Perhaps cheekiest of all the new additions are the archaeologists, who you can send out to snatch ancient artifacts and haul them home for your viewing pleasure. Artifacts are generated based on historical events in the game. If a pitched battle was once fought on a particular hex, then two thousand years later there might well be a culturally significant find there which all the world’s archaeologists will want to plunder and haul homeward, each of them shouting how it “Belongs in a museum!”
Brave New World also adds a few branches to the tech tree and reintroduces a more old-fashioned approach to trade. You can once again build trade caravans and send them off to neighbouring civilization.
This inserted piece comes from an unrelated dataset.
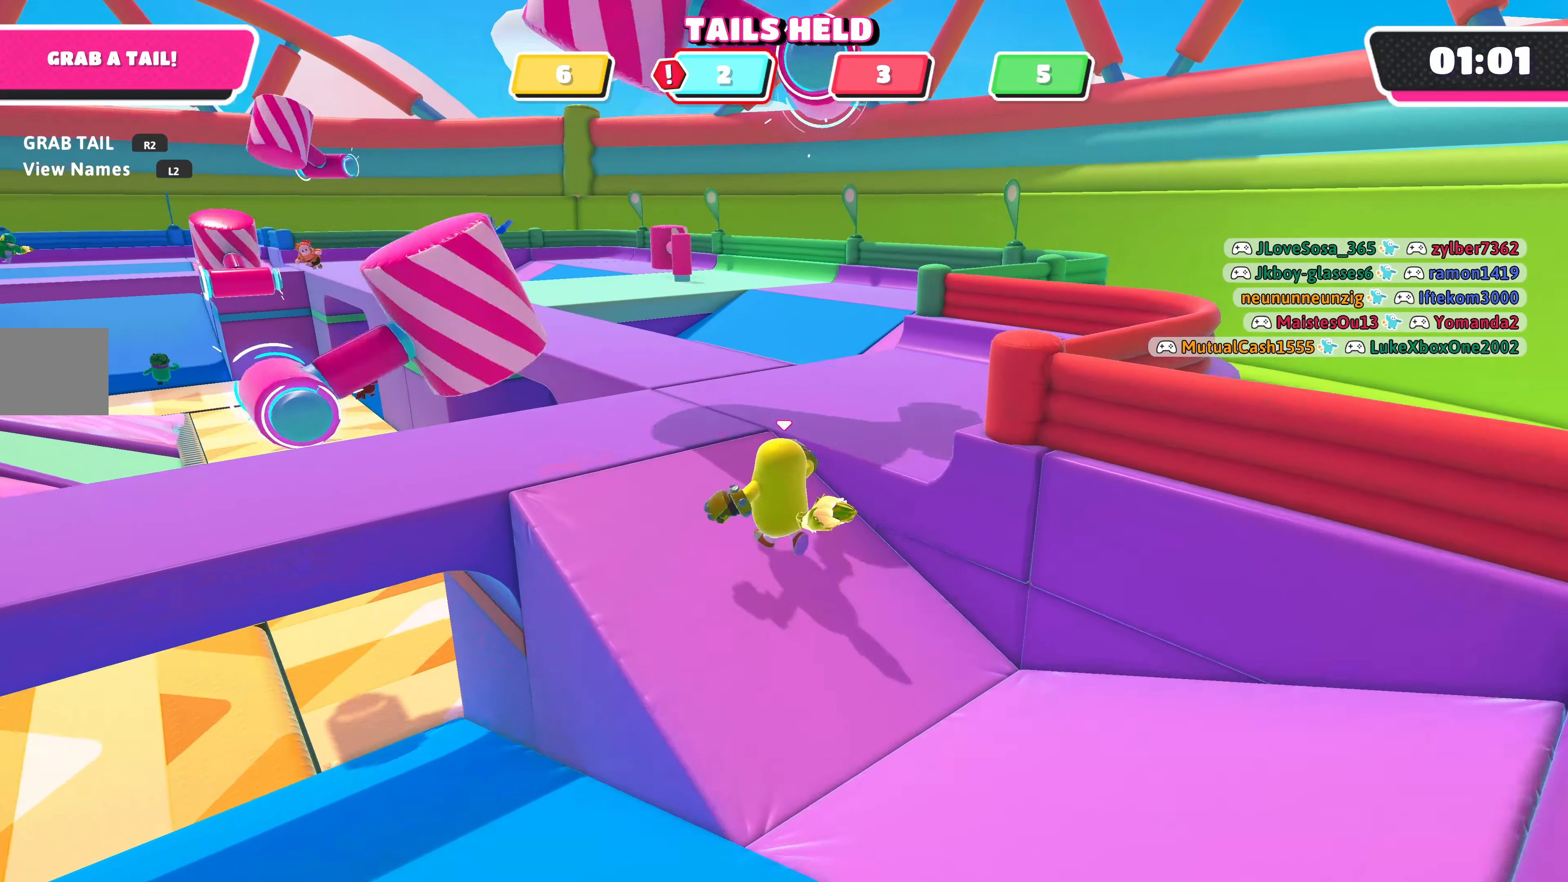
{"buttons": [], "left_stick": "up", "right_stick": "center", "events": [[400, "left_stick", "up"]]}
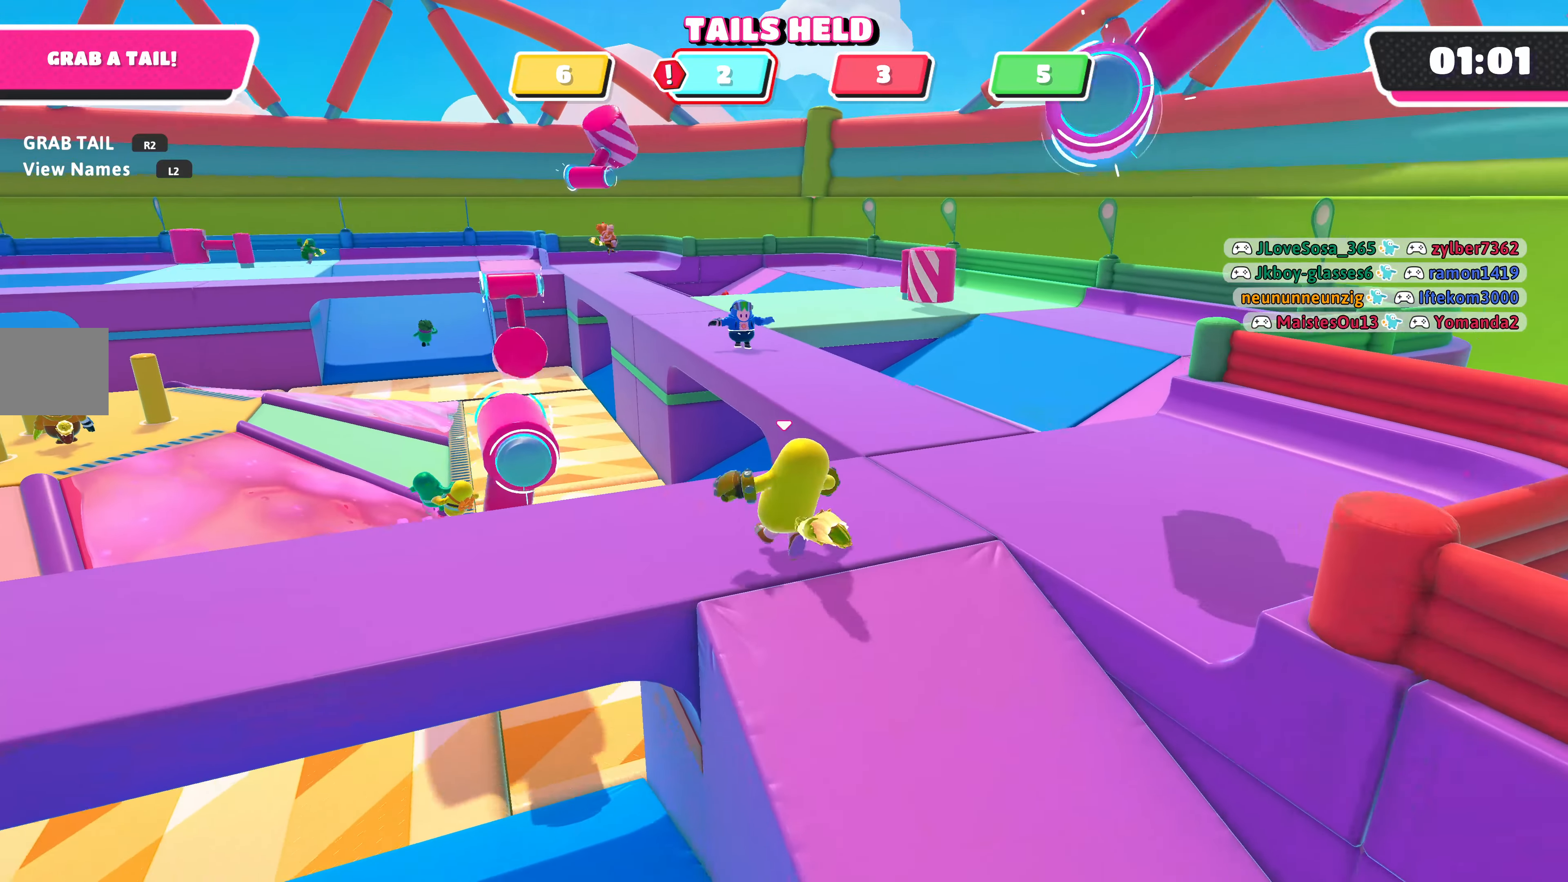
{"buttons": ["CROSS"], "left_stick": "up", "right_stick": "center", "events": [[300, "left_stick", "up-right"], [433, "CROSS", "down"], [467, "left_stick", "up"]]}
Caravans can make you a lot of money, but they’re vulnerable units that you must keep your eye on.
Shirk recognises that these additions constitute a major change in the way Civ plays: and that’s on top of the new mechanics added in the last expansion, Gods and Kings.
“You’ve got Gods and Kings systems that are being brought forward here,” he explains, adding that players won’t need that expansion to play this one, but many of the systems behind it, as well as the lessons learned, will be carried forward. Teaching the AI to master or even to counter these new ways of playing has been a constant challenge. “While all the game systems are playing very well, we’re still teaching the AI to think tactically,” he continues. “A culture victory still a little too easy.”
Firaxis are making sure that the AI protects its caravans, that it knows how to behave when it finds itself in difficulty, that it knows when it’s appropriate to respond militarily or economically. Shirk isn’t shy about describing test situations where it has ruined its economy or responded to threats by building lots of camels. Testing needs time, he says, and Firaxis don’t want to rush. He adds that he’s glad to not feel the pressure of an imminent release date that some developers do.
“You can get to a point when you’re in beta, where all the machines are firing, marketing, PR, and there’s always a pressure to release,” he explains, but adds that Firaxis won’t be scared of holding a release back if they feel it won’t meet their own standards. Much like they did with XCOM, then? “Yes. XCOM was able to do that.”
Alongside the new game mechanics, Brave New World will also introduce a collection of new wonders (including the Parthenon and Florence’s Uffizi Gallery), nine more playable civilizations, (including the Poles, whose cavalry can push other units one hex backward, plus an old favourite, the Zulus).
There’s a lot more to come, including new scenarios, new units and new buildings, but Firaxis aren’t announcing everything yet. But we end on a philisophically devious note.
Should any other world leader give you trouble, Brave New World’s new World Congress might be your chance to attack without resorting to all out war. The Congress is formed once one civilization has met all of the others. It allows world leaders to gather together to discuss global affairs and, quite often, stick pins in each other’s plans by proposing big, game-changing resolutions. For example, you might table a motion to ban the hunting of whales, ostensibly because it’s humane, but really because one of your rivals relies on whaling to support their economy.
Diplomacy has never felt so devious.